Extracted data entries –

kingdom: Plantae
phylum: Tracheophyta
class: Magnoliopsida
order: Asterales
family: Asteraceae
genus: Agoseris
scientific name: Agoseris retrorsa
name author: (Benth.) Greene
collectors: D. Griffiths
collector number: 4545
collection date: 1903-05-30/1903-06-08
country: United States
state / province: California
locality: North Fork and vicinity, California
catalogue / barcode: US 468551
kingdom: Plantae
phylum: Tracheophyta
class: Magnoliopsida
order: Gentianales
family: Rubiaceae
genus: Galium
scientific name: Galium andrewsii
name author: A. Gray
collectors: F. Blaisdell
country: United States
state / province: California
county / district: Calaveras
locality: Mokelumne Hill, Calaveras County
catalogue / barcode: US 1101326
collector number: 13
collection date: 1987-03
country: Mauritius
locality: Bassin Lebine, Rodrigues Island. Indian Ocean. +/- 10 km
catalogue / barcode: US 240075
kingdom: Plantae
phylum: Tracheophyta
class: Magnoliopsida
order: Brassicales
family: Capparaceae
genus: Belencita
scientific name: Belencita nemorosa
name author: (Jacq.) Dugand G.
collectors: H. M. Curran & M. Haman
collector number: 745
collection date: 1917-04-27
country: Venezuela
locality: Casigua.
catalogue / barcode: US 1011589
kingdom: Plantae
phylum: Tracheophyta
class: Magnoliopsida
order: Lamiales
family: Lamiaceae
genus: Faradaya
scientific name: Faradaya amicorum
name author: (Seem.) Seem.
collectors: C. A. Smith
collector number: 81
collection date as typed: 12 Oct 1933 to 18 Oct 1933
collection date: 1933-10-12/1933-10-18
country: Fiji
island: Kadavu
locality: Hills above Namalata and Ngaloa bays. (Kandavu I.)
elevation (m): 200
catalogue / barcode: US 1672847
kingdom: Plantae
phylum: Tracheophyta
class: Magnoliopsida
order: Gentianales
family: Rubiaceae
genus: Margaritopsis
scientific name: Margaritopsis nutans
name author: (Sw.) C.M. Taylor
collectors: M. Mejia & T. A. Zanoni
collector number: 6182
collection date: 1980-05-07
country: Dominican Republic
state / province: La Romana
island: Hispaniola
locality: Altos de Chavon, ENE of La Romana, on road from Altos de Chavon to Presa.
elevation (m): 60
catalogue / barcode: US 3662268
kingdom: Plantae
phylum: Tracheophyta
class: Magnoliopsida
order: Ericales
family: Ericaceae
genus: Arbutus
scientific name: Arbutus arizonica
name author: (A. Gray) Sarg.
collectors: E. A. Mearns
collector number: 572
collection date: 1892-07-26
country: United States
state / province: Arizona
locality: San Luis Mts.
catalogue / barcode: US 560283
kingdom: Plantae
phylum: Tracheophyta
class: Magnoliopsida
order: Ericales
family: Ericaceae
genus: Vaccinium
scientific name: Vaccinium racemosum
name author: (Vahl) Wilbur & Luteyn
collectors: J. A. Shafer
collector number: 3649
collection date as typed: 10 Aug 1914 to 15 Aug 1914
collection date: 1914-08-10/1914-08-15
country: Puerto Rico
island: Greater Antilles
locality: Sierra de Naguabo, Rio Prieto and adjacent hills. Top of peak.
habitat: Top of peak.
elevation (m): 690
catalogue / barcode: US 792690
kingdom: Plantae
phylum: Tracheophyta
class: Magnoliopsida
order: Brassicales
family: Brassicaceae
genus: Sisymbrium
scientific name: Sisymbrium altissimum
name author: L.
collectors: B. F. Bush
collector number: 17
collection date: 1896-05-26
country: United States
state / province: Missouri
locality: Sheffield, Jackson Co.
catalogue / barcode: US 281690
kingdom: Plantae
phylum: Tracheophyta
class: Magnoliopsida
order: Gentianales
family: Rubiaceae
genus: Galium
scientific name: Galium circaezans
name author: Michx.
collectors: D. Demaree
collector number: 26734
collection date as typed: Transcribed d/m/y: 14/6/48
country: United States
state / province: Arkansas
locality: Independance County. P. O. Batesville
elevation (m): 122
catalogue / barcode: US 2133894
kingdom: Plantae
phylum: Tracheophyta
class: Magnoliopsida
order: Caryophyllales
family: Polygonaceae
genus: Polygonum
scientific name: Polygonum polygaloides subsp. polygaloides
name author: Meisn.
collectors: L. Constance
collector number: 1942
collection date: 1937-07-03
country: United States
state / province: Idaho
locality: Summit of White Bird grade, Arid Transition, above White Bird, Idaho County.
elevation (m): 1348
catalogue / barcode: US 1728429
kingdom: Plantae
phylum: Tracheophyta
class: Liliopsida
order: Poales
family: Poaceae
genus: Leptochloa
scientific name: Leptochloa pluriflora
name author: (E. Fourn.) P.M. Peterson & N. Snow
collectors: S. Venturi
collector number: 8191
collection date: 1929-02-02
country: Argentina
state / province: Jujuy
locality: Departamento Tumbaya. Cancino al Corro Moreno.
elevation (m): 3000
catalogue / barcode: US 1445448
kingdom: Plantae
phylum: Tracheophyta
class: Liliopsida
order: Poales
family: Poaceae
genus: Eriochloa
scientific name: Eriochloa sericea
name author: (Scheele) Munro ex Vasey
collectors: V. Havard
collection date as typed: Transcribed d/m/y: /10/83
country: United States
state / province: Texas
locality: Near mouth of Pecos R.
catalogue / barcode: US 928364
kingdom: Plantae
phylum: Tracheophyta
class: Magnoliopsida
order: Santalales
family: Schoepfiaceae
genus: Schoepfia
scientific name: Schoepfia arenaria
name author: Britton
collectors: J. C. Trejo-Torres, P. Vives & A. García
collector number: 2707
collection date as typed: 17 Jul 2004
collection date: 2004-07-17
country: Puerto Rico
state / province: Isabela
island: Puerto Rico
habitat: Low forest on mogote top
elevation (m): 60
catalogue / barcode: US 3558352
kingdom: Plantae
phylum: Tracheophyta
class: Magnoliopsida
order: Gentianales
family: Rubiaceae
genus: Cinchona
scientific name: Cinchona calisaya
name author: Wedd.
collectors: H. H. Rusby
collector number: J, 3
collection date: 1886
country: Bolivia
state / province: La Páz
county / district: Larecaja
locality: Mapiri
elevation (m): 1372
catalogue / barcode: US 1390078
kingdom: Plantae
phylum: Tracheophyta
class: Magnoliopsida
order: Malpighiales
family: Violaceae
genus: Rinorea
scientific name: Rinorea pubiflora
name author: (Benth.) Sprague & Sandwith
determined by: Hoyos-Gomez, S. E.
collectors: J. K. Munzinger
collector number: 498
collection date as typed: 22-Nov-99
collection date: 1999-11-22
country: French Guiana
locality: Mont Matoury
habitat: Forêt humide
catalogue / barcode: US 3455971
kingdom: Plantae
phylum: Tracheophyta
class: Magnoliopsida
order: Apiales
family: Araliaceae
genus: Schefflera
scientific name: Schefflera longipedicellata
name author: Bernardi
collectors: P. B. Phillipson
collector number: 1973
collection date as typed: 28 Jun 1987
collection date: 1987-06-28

PROBLEM TO SOLVE – Copy out all the rows above, swapping "collectors" for "collected by" wherever it occurs and keeping every other character as it is.

SOLUTION BELOW –
kingdom: Plantae
phylum: Tracheophyta
class: Magnoliopsida
order: Asterales
family: Asteraceae
genus: Agoseris
scientific name: Agoseris retrorsa
name author: (Benth.) Greene
collected by: D. Griffiths
collector number: 4545
collection date: 1903-05-30/1903-06-08
country: United States
state / province: California
locality: North Fork and vicinity, California
catalogue / barcode: US 468551
kingdom: Plantae
phylum: Tracheophyta
class: Magnoliopsida
order: Gentianales
family: Rubiaceae
genus: Galium
scientific name: Galium andrewsii
name author: A. Gray
collected by: F. Blaisdell
country: United States
state / province: California
county / district: Calaveras
locality: Mokelumne Hill, Calaveras County
catalogue / barcode: US 1101326
collector number: 13
collection date: 1987-03
country: Mauritius
locality: Bassin Lebine, Rodrigues Island. Indian Ocean. +/- 10 km
catalogue / barcode: US 240075
kingdom: Plantae
phylum: Tracheophyta
class: Magnoliopsida
order: Brassicales
family: Capparaceae
genus: Belencita
scientific name: Belencita nemorosa
name author: (Jacq.) Dugand G.
collected by: H. M. Curran & M. Haman
collector number: 745
collection date: 1917-04-27
country: Venezuela
locality: Casigua.
catalogue / barcode: US 1011589
kingdom: Plantae
phylum: Tracheophyta
class: Magnoliopsida
order: Lamiales
family: Lamiaceae
genus: Faradaya
scientific name: Faradaya amicorum
name author: (Seem.) Seem.
collected by: C. A. Smith
collector number: 81
collection date as typed: 12 Oct 1933 to 18 Oct 1933
collection date: 1933-10-12/1933-10-18
country: Fiji
island: Kadavu
locality: Hills above Namalata and Ngaloa bays. (Kandavu I.)
elevation (m): 200
catalogue / barcode: US 1672847
kingdom: Plantae
phylum: Tracheophyta
class: Magnoliopsida
order: Gentianales
family: Rubiaceae
genus: Margaritopsis
scientific name: Margaritopsis nutans
name author: (Sw.) C.M. Taylor
collected by: M. Mejia & T. A. Zanoni
collector number: 6182
collection date: 1980-05-07
country: Dominican Republic
state / province: La Romana
island: Hispaniola
locality: Altos de Chavon, ENE of La Romana, on road from Altos de Chavon to Presa.
elevation (m): 60
catalogue / barcode: US 3662268
kingdom: Plantae
phylum: Tracheophyta
class: Magnoliopsida
order: Ericales
family: Ericaceae
genus: Arbutus
scientific name: Arbutus arizonica
name author: (A. Gray) Sarg.
collected by: E. A. Mearns
collector number: 572
collection date: 1892-07-26
country: United States
state / province: Arizona
locality: San Luis Mts.
catalogue / barcode: US 560283
kingdom: Plantae
phylum: Tracheophyta
class: Magnoliopsida
order: Ericales
family: Ericaceae
genus: Vaccinium
scientific name: Vaccinium racemosum
name author: (Vahl) Wilbur & Luteyn
collected by: J. A. Shafer
collector number: 3649
collection date as typed: 10 Aug 1914 to 15 Aug 1914
collection date: 1914-08-10/1914-08-15
country: Puerto Rico
island: Greater Antilles
locality: Sierra de Naguabo, Rio Prieto and adjacent hills. Top of peak.
habitat: Top of peak.
elevation (m): 690
catalogue / barcode: US 792690
kingdom: Plantae
phylum: Tracheophyta
class: Magnoliopsida
order: Brassicales
family: Brassicaceae
genus: Sisymbrium
scientific name: Sisymbrium altissimum
name author: L.
collected by: B. F. Bush
collector number: 17
collection date: 1896-05-26
country: United States
state / province: Missouri
locality: Sheffield, Jackson Co.
catalogue / barcode: US 281690
kingdom: Plantae
phylum: Tracheophyta
class: Magnoliopsida
order: Gentianales
family: Rubiaceae
genus: Galium
scientific name: Galium circaezans
name author: Michx.
collected by: D. Demaree
collector number: 26734
collection date as typed: Transcribed d/m/y: 14/6/48
country: United States
state / province: Arkansas
locality: Independance County. P. O. Batesville
elevation (m): 122
catalogue / barcode: US 2133894
kingdom: Plantae
phylum: Tracheophyta
class: Magnoliopsida
order: Caryophyllales
family: Polygonaceae
genus: Polygonum
scientific name: Polygonum polygaloides subsp. polygaloides
name author: Meisn.
collected by: L. Constance
collector number: 1942
collection date: 1937-07-03
country: United States
state / province: Idaho
locality: Summit of White Bird grade, Arid Transition, above White Bird, Idaho County.
elevation (m): 1348
catalogue / barcode: US 1728429
kingdom: Plantae
phylum: Tracheophyta
class: Liliopsida
order: Poales
family: Poaceae
genus: Leptochloa
scientific name: Leptochloa pluriflora
name author: (E. Fourn.) P.M. Peterson & N. Snow
collected by: S. Venturi
collector number: 8191
collection date: 1929-02-02
country: Argentina
state / province: Jujuy
locality: Departamento Tumbaya. Cancino al Corro Moreno.
elevation (m): 3000
catalogue / barcode: US 1445448
kingdom: Plantae
phylum: Tracheophyta
class: Liliopsida
order: Poales
family: Poaceae
genus: Eriochloa
scientific name: Eriochloa sericea
name author: (Scheele) Munro ex Vasey
collected by: V. Havard
collection date as typed: Transcribed d/m/y: /10/83
country: United States
state / province: Texas
locality: Near mouth of Pecos R.
catalogue / barcode: US 928364
kingdom: Plantae
phylum: Tracheophyta
class: Magnoliopsida
order: Santalales
family: Schoepfiaceae
genus: Schoepfia
scientific name: Schoepfia arenaria
name author: Britton
collected by: J. C. Trejo-Torres, P. Vives & A. García
collector number: 2707
collection date as typed: 17 Jul 2004
collection date: 2004-07-17
country: Puerto Rico
state / province: Isabela
island: Puerto Rico
habitat: Low forest on mogote top
elevation (m): 60
catalogue / barcode: US 3558352
kingdom: Plantae
phylum: Tracheophyta
class: Magnoliopsida
order: Gentianales
family: Rubiaceae
genus: Cinchona
scientific name: Cinchona calisaya
name author: Wedd.
collected by: H. H. Rusby
collector number: J, 3
collection date: 1886
country: Bolivia
state / province: La Páz
county / district: Larecaja
locality: Mapiri
elevation (m): 1372
catalogue / barcode: US 1390078
kingdom: Plantae
phylum: Tracheophyta
class: Magnoliopsida
order: Malpighiales
family: Violaceae
genus: Rinorea
scientific name: Rinorea pubiflora
name author: (Benth.) Sprague & Sandwith
determined by: Hoyos-Gomez, S. E.
collected by: J. K. Munzinger
collector number: 498
collection date as typed: 22-Nov-99
collection date: 1999-11-22
country: French Guiana
locality: Mont Matoury
habitat: Forêt humide
catalogue / barcode: US 3455971
kingdom: Plantae
phylum: Tracheophyta
class: Magnoliopsida
order: Apiales
family: Araliaceae
genus: Schefflera
scientific name: Schefflera longipedicellata
name author: Bernardi
collected by: P. B. Phillipson
collector number: 1973
collection date as typed: 28 Jun 1987
collection date: 1987-06-28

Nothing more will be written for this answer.